Significant health risk has been brought about by increased level of irradiation from ozone holes, industrial pollutants and nuclear leakages. Although the global ozone holes have been decreased in recent years, the area of ozone holes still increased significantly in some regions, such as Argentina and Antarctica (Ohneiser et al., 2022), which caused increase of ultraviolet (UV) radiation. The smoke dust and waste gas from coal combustion always contain some radioactive metal elements, such as uranium (Yang et al., 2016) and polonium (Ouyang et al., 2018), which may increase the levels of ionizing radiation in atmosphere. Nuclear leakages always lead to significant panic among populations and serious contamination in eco- environment. For instance, Chernobyl accident led to thousands' death and malignant tumors in the surrounding regions, and persistent contamination in local soil and water. In addition, the sewage discharge from Fukushima I Nuclear Power Plant in Japan will lead to massive radioactive elements, such as carbon 14 and iodide 129, enter into global ocean, which may cause death and developmental malformation of aquatic organisms and irradiation-related diseases among coastal residents. Cellular genome instability is the mode of action underlying irradiation-induced impairments, which always causes genetic mutation, developmental malformation and malignant tumors (Richardson and Jasin, 2000). Immune cells are the main targets of irradiation damage, such as lymphocytes (Kanegasaki et al., 2019) and neutrophils (Hu et al., 2023). It has been documented that high dose or long-term irradiation, including UVC and ionizing radiation, can lead to human immune diseases, such as myelodysplastic syndromes (MDS) and leukemia (Griffin et al., 2023; Zharlyganova et al., 2008).

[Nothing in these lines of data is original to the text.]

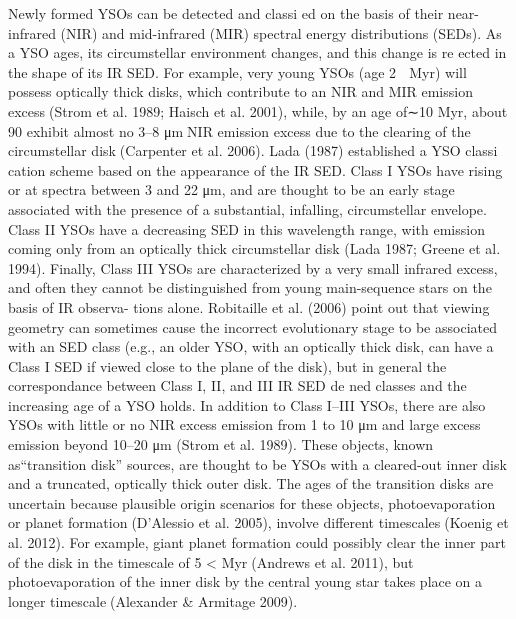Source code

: \documentclass[../main.tex]{subfiles}
\begin{document}
{Newly formed YSOs can be detected and classi ed on the
basis of their near-infrared (NIR) and mid-infrared (MIR)
spectral energy distributions (SEDs). As a YSO ages, its
circumstellar environment changes, and this change is re ected
in the shape of its IR SED. For example, very young YSOs (age
2  Myr) will possess optically thick disks, which contribute to
an NIR and MIR emission excess(Strom et al. 1989; Haisch
et al. 2001), while, by an age of∼10 Myr, about 90%
exhibit almost no 3–8 μmNIR emission excess due to the
clearing of the circumstellar disk(Carpenter et al. 2006).
Lada (1987) established a YSO classi cation scheme based
on the appearance of the IR SED. Class I YSOs have rising or
at spectra between 3 and 22 μm, and are thought to be an early
stage associated with the presence of a substantial, infalling,
circumstellar envelope. Class II YSOs have a decreasing SED
in this wavelength range, with emission coming only from an
optically thick circumstellar disk (Lada 1987; Greene et al.
1994). Finally, Class III YSOs are characterized by a very
small infrared excess, and often they cannot be distinguished
from young main-sequence stars on the basis of IR observa-
tions alone. Robitaille et al. (2006) point out that viewing
geometry can sometimes cause the incorrect evolutionary stage
to be associated with an SED class (e.g., an older YSO, with an
optically thick disk, can have a Class I SED if viewed close to
the plane of the disk), but in general the correspondance
between Class I, II, and III IR SED de ned classes and the
increasing age of a YSO holds.
In addition to Class I–III YSOs, there are also YSOs with little
or no NIR excess emission from 1 to 10 μm and large excess
emission beyond 10–20 μm (Strom et al. 1989). These objects,
known as“transition disk” sources, are thought to be YSOs with
a cleared-out inner disk and a truncated, optically thick outer
disk. The ages of the transition disks are uncertain because
plausible origin scenarios for these objects, photoevaporation or
planet formation(D’Alessio et al. 2005), involve different
timescales(Koenig et al. 2012). For example, giant planet
formation could possibly clear the inner part of the disk in the timescale of 5
< Myr(Andrews et al. 2011), but photoevaporation
of the inner disk by the central young star takes place on a longer
timescale(Alexander & Armitage 2009).

}
\end{document}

However, the previous mechanistic studies focused on the repair process of DNA damage, which failed to link molecular mechanisms to the disease phenotypes (Mavragani et al., 2017; Zhang et al., 2023). Omics approaches have been used to reveal the molecular events in immune cells exposed to irradiation, such as transcriptomics (Liu et al., 2019) and proteomics (Nishida et al., 2020). Although these omics approaches can provide a global insight of molecular information based on the abundance changes of gene expression, the molecular information is not specific to uncover the causal toxicological mechanism of irradiation-induced immune diseases, because that some gene expression changes may result from the toxicity endpoint (Lujan et al., 2020; Shen et al., 2015). The cascade of molecular events forwards to the toxicity endpoint is critical for illustrating the causal mechanism. In addition, some key gene targets in the cascade could be used as potential biomarkers of disease treatment or diagnosis. For instance, some long non-coding RNAs (lncRNA) have been used as the biomarkers of cancer treatment and diagnosis, e.g. MALAT-1 for lung cancer, because of the stability and specificity of lncRNA in human blood circulation system (Badowski et al., 2022). Therefore, an approved framework which distributes molecular events into the causal links among various biological processes is essential to reveal the toxicological mechanism underlying irradiation-induced immune impairment.

Adverse outcome pathway (AOP) provides an approved framework containing the cascade of molecular events which starts from molecular initiating event (MIE) to adverse outcome (AO). AOP describes a model which contains the development progress of chemical or physical agents-induced toxicity and disease (Song et al., 2020). Assemblages of the AOPs which share one or more biological processes can be interconnected to generate an AOP network. AOP network has been proved to provide the causal mechanism underlying specific phenotypic outcomes (Pogrmic-Majkic et al., 2022; Song et al., 2020; Tian et al., 2022; Xia et al., 2021). Incorporating omics data into the description of key events (KEs) by assignment of pathway annotations (e.g. Gene Ontology) to each KE in the scale of AOP knowledge base (AOP-KB) has been validated in our previous studies (Tian et al., 2022; Tian et al., 2023; Xia et al., 2021).

Here, we revealed toxicological mechanism underlying irradiation-induced immune impairment by integrating transcriptomic dose-response with AOP network analysis. Firstly, we evaluated the dose-response of genome instability in human lymphocytes exposed to two typical irradiations, UVC and Fe ionizing radiation (Fe IR), respectively. Secondly, we used transcriptomic dose-response in human lymphocytes to identify the molecular events, including mRNA and lncRNA, responding to UVC and Fe IR. Moreover, AOP network analyses were performed to map the molecular events to the KE cascade of the AOP which could be caused by the corresponding irradiation. Finally, the molecular mechanisms underlying irradiation-induced immune impairment were linked to the pathway to human leukemia, and a pair of lncRNA-mRNA was identified as potential biomarkers of immune impairment. Our study may provide a novel paradigm for the next-generation risk assessment of the adverse effects of environmental irradiation.